*** Opening GIVEN DATA ***

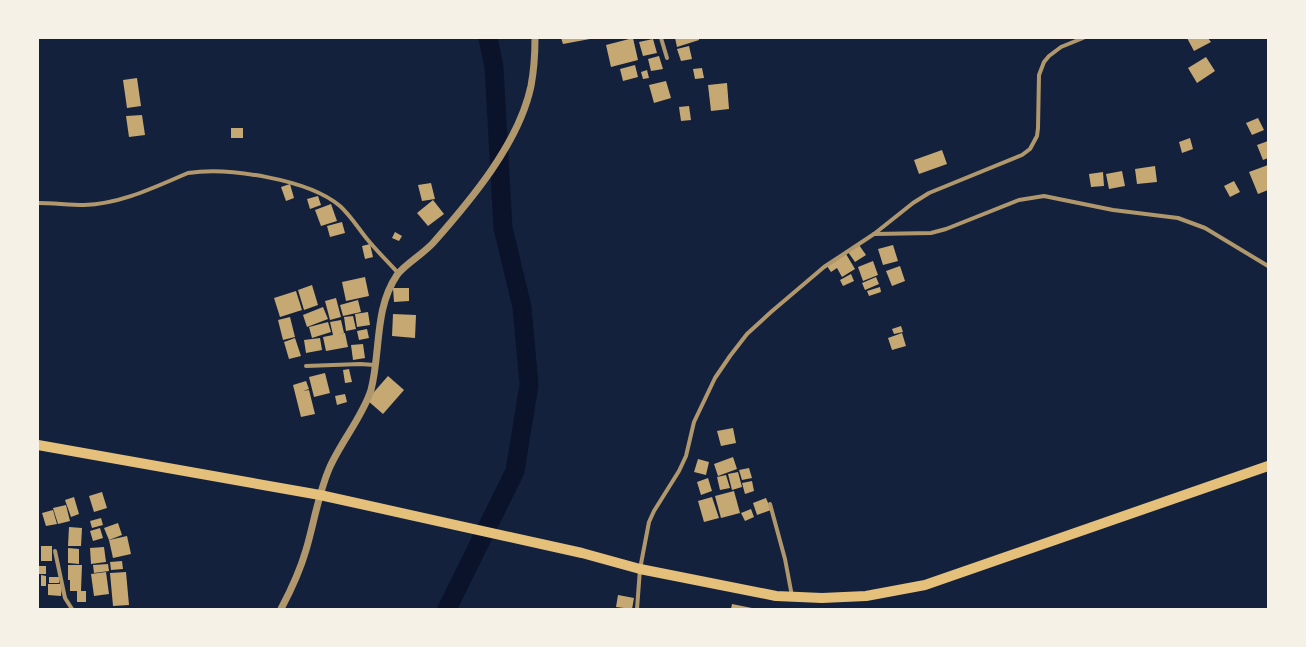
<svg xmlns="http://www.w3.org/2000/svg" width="1306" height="647" font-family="'Sofia Sans Condensed',sans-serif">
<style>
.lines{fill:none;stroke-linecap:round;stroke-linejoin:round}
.river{stroke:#0b132b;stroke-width:19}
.building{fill:#c6a872}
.minor{stroke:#b1986c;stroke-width:4}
.tertiary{stroke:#b1986c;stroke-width:7}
.primary{stroke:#e5c07b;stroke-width:10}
</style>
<rect width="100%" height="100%" fill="#14213d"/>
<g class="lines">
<!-- river -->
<path class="river" d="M447 609 515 471 529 385 522 307 503 228 494 67 488 38"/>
</g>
<!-- building -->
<g class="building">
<path d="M561 38H590V39L563 44Z"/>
<path d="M633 38 638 60 611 67 606 45Z"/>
<path d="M675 38H699V40L677 47Z"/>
<path d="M1187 38H1208L1211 42 1194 51Z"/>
<path d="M653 39 657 53 643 56 639 42Z"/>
<path d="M689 46 692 59 681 61 677 49Z"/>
<path d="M659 56 663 69 651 71 648 59Z"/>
<path d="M1206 57 1215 71 1197 83 1188 68Z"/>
<path d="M635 65 638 77 623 81 620 69Z"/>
<path d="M702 68 704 78 695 79 693 69Z"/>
<path d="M647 70 649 78 643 79 641 72Z"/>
<path d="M137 78 141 106 127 108 123 80Z"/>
<path d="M666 81 671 98 654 103 649 85Z"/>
<path d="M727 83 729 109 711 111 708 85Z"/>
<path d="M689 106 691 120 681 121 679 107Z"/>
<path d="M142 115 145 135 129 137 126 116Z"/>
<path d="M1258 118 1264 130 1252 135 1246 123Z"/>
<rect x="231" y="128" width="12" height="10"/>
<path d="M1190 138 1193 149 1182 153 1179 142Z"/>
<path d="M1268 141V158L1263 160 1257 145Z"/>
<path d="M942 150 947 164 919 174 914 160Z"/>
<path d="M1268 165V190L1258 194 1249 172Z"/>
<path d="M1155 166 1157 182 1137 184 1135 169Z"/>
<path d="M1122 171 1125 186 1109 189 1106 174Z"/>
<path d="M1103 172 1104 186 1091 187 1089 174Z"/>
<path d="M1234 181 1240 192 1230 197 1224 186Z"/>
<path d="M431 183 435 199 422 201 418 185Z"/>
<path d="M290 184 294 198 286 201 281 187Z"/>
<path d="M318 196 321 205 310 209 307 199Z"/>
<path d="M433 200 444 214 428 226 417 213Z"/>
<path d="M331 204 337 221 321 226 315 210Z"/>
<path d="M342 222 345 233 330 237 327 226Z"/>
<path d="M395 232 402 236 399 241 392 238Z"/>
<path d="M370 244 373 257 365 259 362 246Z"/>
<path d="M859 245 866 255 855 262 848 252Z"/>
<path d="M893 245 898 261 883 265 878 249Z"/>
<path d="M846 254 855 269 842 277 837 268 831 272 827 266Z"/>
<path d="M873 261 878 275 863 281 858 267Z"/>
<path d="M900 266 905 281 892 286 886 271Z"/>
<path d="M851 274 854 281 843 286 840 280Z"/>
<path d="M365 277 369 296 346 301 342 282Z"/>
<path d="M876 277 879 284 865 290 862 283Z"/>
<path d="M312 285 318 305 304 310 298 290Z"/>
<path d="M880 287 881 292 869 296 867 291Z"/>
<path d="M393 288H409V301L394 302Z"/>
<path d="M296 291 302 310 280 317 274 298Z"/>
<path d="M336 298 341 317 330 320 325 301Z"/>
<path d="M358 300 361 312 343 316 340 305Z"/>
<path d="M323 307 328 319 307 327 303 315Z"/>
<path d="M368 312 370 325 357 327 355 314Z"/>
<path d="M393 314 416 315 415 338 392 336Z"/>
<path d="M353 316 356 329 346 331 344 317Z"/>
<path d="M290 317 295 337 283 340 278 320Z"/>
<path d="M341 320 344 333 339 334 345 333 348 347 326 351 323 337 333 335 330 322Z"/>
<path d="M328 322 331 332 312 338 309 327Z"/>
<path d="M901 326 903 332 894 334 892 329Z"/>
<path d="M367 329 369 338 359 340 357 331Z"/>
<path d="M902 333 906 346 892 350 888 338Z"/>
<path d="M295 338 301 356 289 359 284 342Z"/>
<path d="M320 338 322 350 306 353 304 340Z"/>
<path d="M363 344 365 358 353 360 351 345Z"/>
<path d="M349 369 352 382 345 383 343 370Z"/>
<path d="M325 373 330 393 314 397 309 377Z"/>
<path d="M388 376 404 390 383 414 367 400Z"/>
<path d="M306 381 309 389 303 391 309 390 315 414 301 417 293 385Z"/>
<path d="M345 394 347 402 337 405 335 396Z"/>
<path d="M733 428 736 443 721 446 717 431Z"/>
<path d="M733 457 737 469 718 476 714 464Z"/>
<path d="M698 459 709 462 706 475 694 472Z"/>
<path d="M749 468 752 478 742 480 739 470Z"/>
<path d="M738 472 742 487 732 490 728 474Z"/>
<path d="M726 475 730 488 720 490 717 477Z"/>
<path d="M708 478 712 491 701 495 697 482Z"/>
<path d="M752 481 754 491 745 494 742 483Z"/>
<path d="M734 491 740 513 721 518 715 496Z"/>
<path d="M102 492 107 508 94 512 89 496Z"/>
<path d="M74 497 79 514 71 517 65 500Z"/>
<path d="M712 497 719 518 704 522 698 501Z"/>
<path d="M766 498 771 510 757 515 753 503Z"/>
<path d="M66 505 70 521 58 524 53 508Z"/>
<path d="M751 509 754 517 745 521 741 513Z"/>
<path d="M53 510 57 524 46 526 42 513Z"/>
<path d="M101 518 103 525 92 528 90 521Z"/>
<path d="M118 523 122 535 109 540 104 528Z"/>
<path d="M69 527 82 528 81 546H68Z"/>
<path d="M100 528 103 538 93 541 90 531Z"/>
<path d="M127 536 131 554 113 558 109 540Z"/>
<rect x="41" y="546" width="11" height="15"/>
<path d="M104 547 106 562 91 564 90 548Z"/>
<path d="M68 548 79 549V564L68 563Z"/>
<path d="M122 561 123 569 111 570 110 562Z"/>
<path d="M108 564 109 571 94 573 93 565Z"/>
<path d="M68 565H82L81 591H86V602H77V591H70V580H68Z"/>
<rect x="39" y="566" width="7" height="8"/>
<path d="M106 572 109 594 94 596 91 574Z"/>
<path d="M126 572 129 605 113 606 110 573Z"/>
<path d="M41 575 46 576V586H41Z"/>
<rect x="49" y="577" width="10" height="6"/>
<path d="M48 584H62L61 596 48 595Z"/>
<path d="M618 595 634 598 632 609 616 607Z"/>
<path d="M732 604 752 608V609H731Z"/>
</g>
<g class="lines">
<!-- minor -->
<g class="minor">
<path d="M661 38 667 58"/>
<path d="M38 203C53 203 69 205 84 205 121 204 155 187 188 173 228 167 308 179 340 206 351 216 358 228 367 239 377 251 388 262 398 273"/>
<path d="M874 234 931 233 946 229 1019 200 1044 196 1113 210 1178 218 1205 228 1268 266"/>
<path d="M306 366 360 364 375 365"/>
<path d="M770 504 785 559 792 596"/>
<path d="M55 551 65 598 72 609"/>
<path d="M637 609 640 569 649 522 654 511 679 471 686 456 694 422 715 378 730 356 747 334 771 312 824 267 874 234 913 203 929 193 1022 155 1030 149 1037 136 1038 128 1039 75 1044 62 1049 56 1061 47 1083 38"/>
</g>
<!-- tertiary -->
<path class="tertiary" d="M281 609C291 590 300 571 306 550 314 523 318 495 329 469 340 443 363 416 371 390 381 351 374 309 397 275 404 265 423 254 433 243 471 200 519 143 531 86 534 70 535 54 535 38"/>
<!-- primary -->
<path class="primary" d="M38 445 320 495 582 553 640 569 776 596 822 598 866 596 925 585 1268 466"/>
</g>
<!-- border -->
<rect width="1306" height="647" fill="none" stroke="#f6f1e7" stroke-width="78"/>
</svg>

*** Closing GIVEN DATA ***

◆ **TASK DIRECTIONS**: What you write should match, character for character, the lines from the one with "445 320 495" to the end of the data, both included.

◆ **RESPONSE**:
<path class="primary" d="M38 445 320 495 582 553 640 569 776 596 822 598 866 596 925 585 1268 466"/>
</g>
<!-- border -->
<rect width="1306" height="647" fill="none" stroke="#f6f1e7" stroke-width="78"/>
</svg>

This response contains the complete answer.